The bpf_core_type_matches macro is used to check that provided named type (struct/union/enum/typedef) "matches" that in a target kernel.

Definition

#define bpf_core_type_matches(type)                     \
    __builtin_preserve_type_info(*___bpf_typeof(type), BPF_TYPE_MATCHES)

Usage

The bpf_core_type_matches macro is used to check that provided named type (struct/union/enum/typedef) "matches" that in a target kernel.
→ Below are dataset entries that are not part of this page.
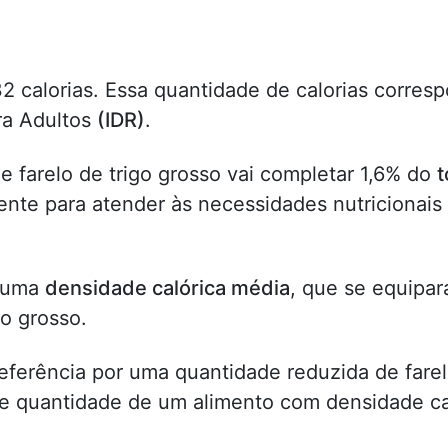
32 calorias. Essa quantidade de calorias corres
ra Adultos
(IDR)
.
e farelo de trigo grosso vai completar 1,6% do
t
nte para atender às necessidades nutricionais
m uma
densidade calórica média
, que se equipara
go grosso.
referência por uma quantidade reduzida de fare
de quantidade de um alimento com densidade ca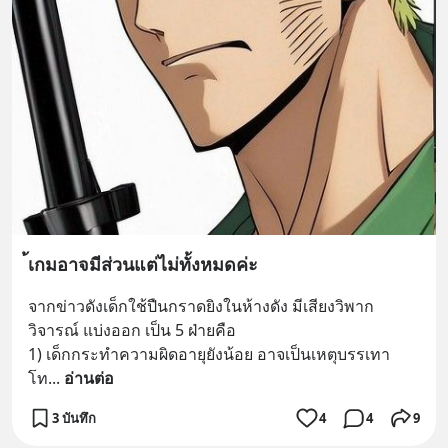
้เกมอาจมีส่วนแต่ไม่ทั้งหมดค่ะ
จากข่าวดังเด็กใช้ปืนกราดยิงในห้างดัง มีเสียงวิพาก
วิจารณ์ แบ่งออก เป็น 5 ฝ่ายคือ
1) เด็กกระทำความผิดอายุยังน้อย อาจเป็นเหตุบรรเทา
โท
... 
อ่านต่อ
3 บันทึก
4
4
9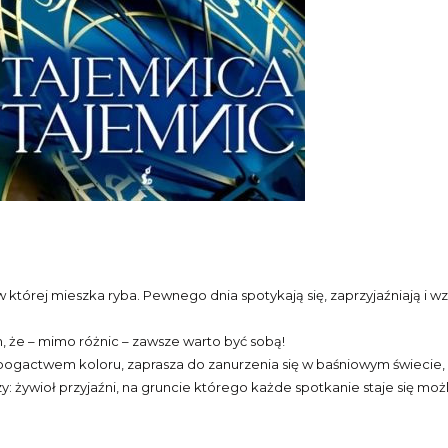
w której mieszka ryba. Pewnego dnia spotykają się, zaprzyjaźniają i 
m, że – mimo różnic – zawsze warto być sobą!
 i bogactwem koloru, zaprasza do zanurzenia się w baśniowym świecie
y: żywioł przyjaźni, na gruncie którego każde spotkanie staje się moż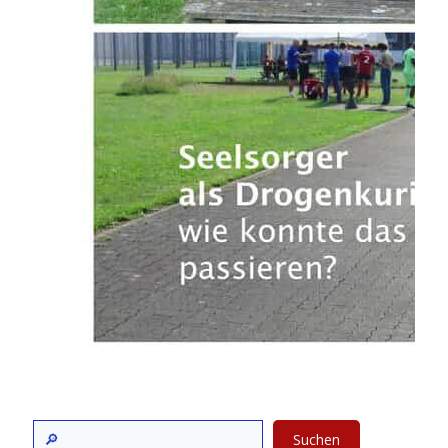
Suchen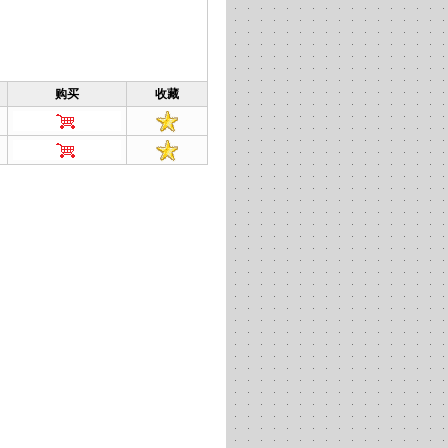
购买
收藏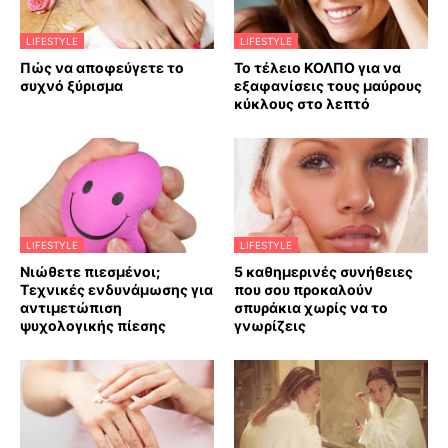
LIFESTYLE
LIFESTYLE
Πώς να αποφεύγετε το
Το τέλειο ΚΟΛΠΟ για να
συχνό ξύρισμα
εξαφανίσεις τους μαύρους
κύκλους στο λεπτό
LIFESTYLE
LIFESTYLE
Νιώθετε πιεσμένοι;
5 καθημερινές συνήθειες
Τεχνικές ενδυνάμωσης για
που σου προκαλούν
αντιμετώπιση
σπυράκια χωρίς να το
ψυχολογικής πίεσης
γνωρίζεις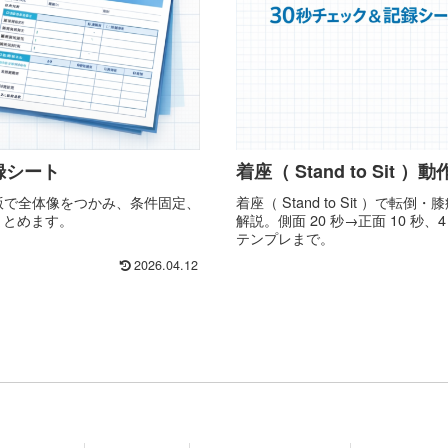
録シート
着座（ Stand to Sit
版で全体像をつかみ、条件固定、
着座（ Stand to Sit ）で
まとめます。
解説。側面 20 秒→正面 10 秒
テンプレまで。
2026.04.12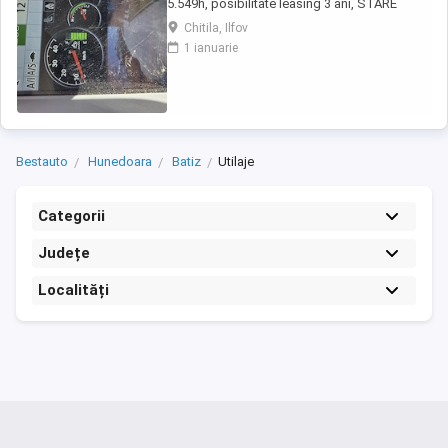
5.549h, posibilitate leasing 3 ani, STARE
FOARTE BUNA. Se poate vedea si proba in
Chitila, Ilfov
Chitila , sos de Centura Bucuresti la UTIROM
1 ianuarie
INVEST SRL
Bestauto
Hunedoara
Batiz
Utilaje
Categorii
Județe
Localități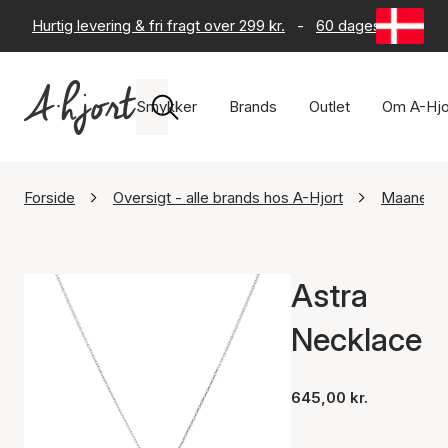
Hurtig levering & fri fragt over 299 kr.
-
60 dages returret
Smykker
Brands
Outlet
Om A-Hjo
Forside
Oversigt - alle brands hos A-Hjort
Maanest
Astra
Necklace
645,00 kr.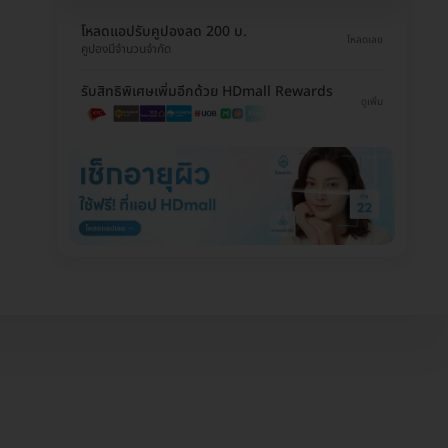
โหลดแอปรับคูปองลด 200 บ.
โหลดเลย
คูปองมีจำนวนจำกัด
รับสิทธิพิเศษเพิ่มอีกด้วย HDmall Rewards
ดูเพิ่ม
The matching relation is defined as follows:

  • modifiers and typedefs are stripped (and, hence, effectively ignored)
  • generally speaking types need to be of same kind (struct vs. struct, union vs. union, etc.)
    • exceptions are struct/union behind a pointer which could also match a forward declaration of a struct or union, respectively, and enum vs. enum64 (see below)

Then, depending on type:

  • integers:
    • match if size and signedness match
  • arrays & pointers:
    • target types are recursively matched
  • structs & unions:
    • local members need to exist in target with the same name
    • for each member we recursively check match unless it is already behind a pointer, in which case we only check matching names and compatible kind
  • enums:
    • local variants have to have a match in target by symbolic name (but not numeric value)
    • size has to match (but enum may match enum64 and vice versa)
  • function pointers:
    • number and position of arguments in local type has to match target
    • for each argument and the return value we recursively check match

Returns:

  • 1, if the type matches in the target kernel's BTF
  • 0, if the type does not match any in the target kernel

This result is determined by the loader library such as libbpf, and set at load time. If a branch is never taken based on the result, it will not be evaluated by the verifier.

Example

struct rw_semaphore___old {
    struct task_struct *owner;
} __attribute__((preserve_access_index));

struct rw_semaphore___new {
    atomic_long_t owner;
} __attribute__((preserve_access_index));

static inline struct task_struct *get_lock_owner(__u64 lock, __u32 flags)
{
    struct task_struct *task;
    __u64 owner = 0;

    if (flags & LCB_F_MUTEX) {
        struct mutex *mutex = (void *)lock;
        owner = BPF_CORE_READ(mutex, owner.counter);
    } else if (flags == LCB_F_READ || flags == LCB_F_WRITE) {
        if (bpf_core_type_matches(struct rw_semaphore___old)) {
            struct rw_semaphore___old *rwsem = (void *)lock;
            owner = (unsigned long)BPF_CORE_READ(rwsem, owner);
        } else if (bpf_core_type_matches(struct rw_semaphore___new)) {
            struct rw_semaphore___new *rwsem = (void *)lock;
            owner = BPF_CORE_READ(rwsem, owner.counter);
        }
    }

    if (!owner)
        return NULL;

    task = (void *)(owner & ~7UL);
    return task;
}